Tanah Kusir was formally designated as a public cemetery in 1965, in response to Jakarta's growing need for burial space. As Jakarta expanded, the cemetery remained in use and developed into one of the city's major public burial sites.

==Notable burials==

One of the most prominent individuals buried at Tanah Kusir is Mohammad Hatta, Indonesia's first vice president. According to a collection of his writings, Hatta refused burial in a heroes' cemetery, stating that he considered himself an ordinary citizen. After his death in 1980, he was buried at Tanah Kusir in accordance with his wishes. In recognition of his contribution to Indonesia's independence, President Suharto later transformed Hatta's grave into a memorial site.
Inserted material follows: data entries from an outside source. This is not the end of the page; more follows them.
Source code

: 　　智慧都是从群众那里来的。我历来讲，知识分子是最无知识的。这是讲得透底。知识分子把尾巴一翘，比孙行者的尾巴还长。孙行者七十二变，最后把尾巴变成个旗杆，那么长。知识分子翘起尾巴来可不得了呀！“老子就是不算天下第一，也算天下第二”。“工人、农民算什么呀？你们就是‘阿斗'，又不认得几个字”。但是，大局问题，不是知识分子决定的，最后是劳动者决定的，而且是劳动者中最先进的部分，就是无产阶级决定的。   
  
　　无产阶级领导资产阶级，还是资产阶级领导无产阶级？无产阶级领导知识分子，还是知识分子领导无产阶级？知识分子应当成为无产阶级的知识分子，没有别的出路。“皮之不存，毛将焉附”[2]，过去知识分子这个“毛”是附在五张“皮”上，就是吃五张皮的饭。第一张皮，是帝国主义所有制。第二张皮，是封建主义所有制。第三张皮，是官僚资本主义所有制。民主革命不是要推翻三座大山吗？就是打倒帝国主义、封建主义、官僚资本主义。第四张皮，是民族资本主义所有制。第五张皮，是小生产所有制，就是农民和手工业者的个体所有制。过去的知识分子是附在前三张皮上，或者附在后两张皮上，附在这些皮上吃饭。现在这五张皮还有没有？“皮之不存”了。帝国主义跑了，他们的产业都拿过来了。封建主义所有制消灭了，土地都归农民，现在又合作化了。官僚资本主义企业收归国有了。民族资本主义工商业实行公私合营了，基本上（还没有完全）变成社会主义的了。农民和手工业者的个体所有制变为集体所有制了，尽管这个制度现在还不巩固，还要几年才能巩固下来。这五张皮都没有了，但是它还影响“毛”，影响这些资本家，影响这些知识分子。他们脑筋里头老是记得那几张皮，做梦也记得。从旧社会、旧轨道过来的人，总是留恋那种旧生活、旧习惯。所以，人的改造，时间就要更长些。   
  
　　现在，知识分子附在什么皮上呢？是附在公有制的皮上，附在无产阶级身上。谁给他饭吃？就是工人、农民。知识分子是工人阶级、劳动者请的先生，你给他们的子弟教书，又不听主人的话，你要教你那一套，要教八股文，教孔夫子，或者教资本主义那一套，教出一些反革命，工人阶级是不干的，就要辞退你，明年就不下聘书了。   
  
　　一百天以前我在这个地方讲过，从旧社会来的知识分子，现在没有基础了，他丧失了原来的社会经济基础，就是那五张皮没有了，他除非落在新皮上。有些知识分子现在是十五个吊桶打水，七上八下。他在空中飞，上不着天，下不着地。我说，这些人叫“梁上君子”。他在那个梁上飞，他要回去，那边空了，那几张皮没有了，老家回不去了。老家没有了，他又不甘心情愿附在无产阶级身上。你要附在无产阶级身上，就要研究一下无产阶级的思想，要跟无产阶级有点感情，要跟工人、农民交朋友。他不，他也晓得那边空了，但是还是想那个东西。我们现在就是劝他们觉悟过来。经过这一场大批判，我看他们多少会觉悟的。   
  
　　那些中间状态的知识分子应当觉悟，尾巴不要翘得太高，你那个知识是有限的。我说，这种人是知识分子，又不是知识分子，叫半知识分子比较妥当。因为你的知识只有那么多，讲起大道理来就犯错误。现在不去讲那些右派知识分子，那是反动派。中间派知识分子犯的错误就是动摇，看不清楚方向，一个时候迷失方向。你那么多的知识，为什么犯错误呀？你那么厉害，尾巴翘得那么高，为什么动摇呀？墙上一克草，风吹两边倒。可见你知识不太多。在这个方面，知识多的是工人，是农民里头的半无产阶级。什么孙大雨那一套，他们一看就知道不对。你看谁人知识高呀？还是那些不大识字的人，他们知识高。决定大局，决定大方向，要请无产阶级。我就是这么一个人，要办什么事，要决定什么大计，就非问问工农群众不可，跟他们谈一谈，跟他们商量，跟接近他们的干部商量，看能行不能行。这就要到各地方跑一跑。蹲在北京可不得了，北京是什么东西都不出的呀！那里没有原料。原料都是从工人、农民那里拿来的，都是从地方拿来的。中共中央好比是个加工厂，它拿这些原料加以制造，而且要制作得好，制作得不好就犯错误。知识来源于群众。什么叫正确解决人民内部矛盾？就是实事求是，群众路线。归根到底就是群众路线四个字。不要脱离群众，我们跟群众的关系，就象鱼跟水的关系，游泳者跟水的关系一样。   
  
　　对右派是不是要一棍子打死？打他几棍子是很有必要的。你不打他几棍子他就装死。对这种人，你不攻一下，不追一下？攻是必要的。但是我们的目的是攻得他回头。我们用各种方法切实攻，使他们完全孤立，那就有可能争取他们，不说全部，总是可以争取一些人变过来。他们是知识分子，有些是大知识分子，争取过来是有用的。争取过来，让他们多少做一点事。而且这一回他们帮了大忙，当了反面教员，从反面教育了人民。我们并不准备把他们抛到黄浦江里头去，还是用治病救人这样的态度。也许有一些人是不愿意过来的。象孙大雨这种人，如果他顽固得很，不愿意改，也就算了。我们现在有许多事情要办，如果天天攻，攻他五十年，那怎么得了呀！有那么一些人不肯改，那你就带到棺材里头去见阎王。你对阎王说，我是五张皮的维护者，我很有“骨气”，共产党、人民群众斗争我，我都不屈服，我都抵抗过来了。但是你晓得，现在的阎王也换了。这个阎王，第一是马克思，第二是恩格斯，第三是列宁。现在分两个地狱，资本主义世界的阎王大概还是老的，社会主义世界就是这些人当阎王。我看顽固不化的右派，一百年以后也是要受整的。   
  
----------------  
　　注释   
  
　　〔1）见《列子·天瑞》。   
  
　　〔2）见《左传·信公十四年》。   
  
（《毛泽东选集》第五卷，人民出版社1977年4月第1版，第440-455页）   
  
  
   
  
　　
Hatta is buried alongside his wife, Rahmi Rachim, inside a Balinese-style structure that has become one of the cemetery's most visited locations.

Tanah Kusir is also the burial site of other prominent figures, including national hero and diplomat AR Baswedan, former Jakarta governor Ali Sadikin, and Islamic scholar and writer Buya Hamka. In more recent years, the cemetery has continued to receive public attention following the burial of contemporary public figures from Indonesia's cultural and entertainment sectors, such as Titiek Puspa.